Students need to practice writing information to share with others for two reasons. First they can share what they know from experience, and secondly they can share information they have learned through reading or discussions.
When the time is up I blow two short blasts on my whistle and use the “Stop, look listen” technique mentioned above. “When I say go, I would like you to clean up your space remembering to take care of our things, push in your chair, and use walking feet to go and take a spot on your dot.”
Students know to put completed work in the finished work bin. Any work that is not completed goes into the under construction bin and can be completed throughout the day whenever the student finds he/she has spare time or it will be completed during free choice center time.
When the students are seated I tell them that their exit slip for today is to read their writing work to the class. We discuss how a good speaker would read to the class, and how a good listener would act while the speaker is presenting his/her work.
“Today I am going to pull out pieces of work from the finished work bin and when your name is called it will be your job to come up in front of the class and present your work to the audience. Now if I am up the front speaking I am going to show you three different ways to present your work and you tell me which one works better.”
I stand up in from of the class and I read with a mumbling voice with the paper in front of my face.
Next I read with a shouting voice and moving all over the place.
Finally I read with a clear voice, the paper chest level and I stand in one place.
When I am finished I sit back down and ask the students, “Okay which one was the best way to present my work?”
“Right Ava; the last one was the best. Please tell us why you thought that.”
After she has finished explaining why the last example was the best I say, “Okay just as the speaker has a job so too does the audience. What do you think their job is?”
“Your right Justin; the audience should sit still, have their eyes on the speaker and listen respectfully. That was a very good answer.”
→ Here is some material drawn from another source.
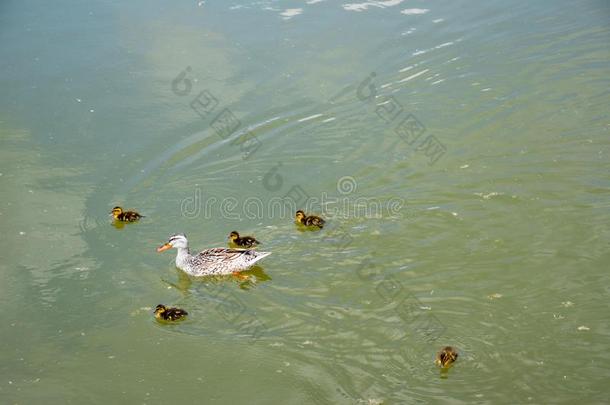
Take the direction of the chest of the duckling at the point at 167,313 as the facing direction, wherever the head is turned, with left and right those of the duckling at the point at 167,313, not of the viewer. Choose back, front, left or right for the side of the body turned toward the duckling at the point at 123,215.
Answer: right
“Okay, let’s see who is going first.”
Once a student has read their writing piece, they are able to use the hand sanitizer and go to get their snack.
For this assignment I use the Help the Earth Writing Prompt Checklist to go over the student’s work. I will make any notes from my observation of the student’s speaking abilities from when he/she presented her work to the class. Then I will attach the checklist to the work and place it in the student’s collection portfolio.
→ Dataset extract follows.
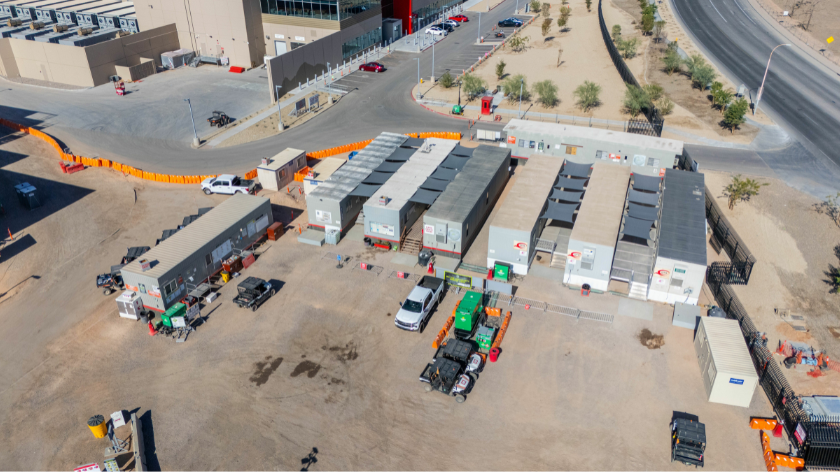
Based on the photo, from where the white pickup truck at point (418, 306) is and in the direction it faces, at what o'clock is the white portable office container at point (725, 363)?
The white portable office container is roughly at 8 o'clock from the white pickup truck.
Looking at the student’s work with the checklist helps me to stay focused on the objective of the assignment. I am looking to see if a student used correct grammar skills, practiced phonetic spelling and if the writing piece made sense. Did the student support their writing with an illustration and is the work neat and tidy?
The checklist helps me because the work sample provides me with evidence of students learning as to whether the student has met the objectives or not. The checklist helps to convey information to the student’s family as to how well they are doing in class, and finally it helps the student by letting him/her know how he/she did and if there are areas where he/she could improve.
Make a polar bear picture using oatmeal to provide texture. Black beans are used for the eyes and nose. We discuss how the eyes are black like wearing sunglasses to protect the eyes from the polar sun’s rays, and the nose is black due to the polar bears black skin to absorb heat.
Play the math game Polar Racing Bears. Students race their bears using a 1,2,3 dot die as we discuss how many spaces they have moved; how many spaces they have left to go, and what number they need to win.
Play the Polar Bear sight word game. Students have to try and get mother bear back to her cubs jumping from ice floe to ice floe. I took the basic idea and pieces from the website Making Learning Fun and morphed it to the game I wanted it to be.
Later in the day we read the book The Three R’s: Reuse, Reduce, Recycle by Nuria Roca and illustrated by Rosa M. Curto. This book reinforces the message of the book from the morning’s focus lesson and gives the students more information on actions they can take to help the Earth; gives them a feeling of being empowered to make a change.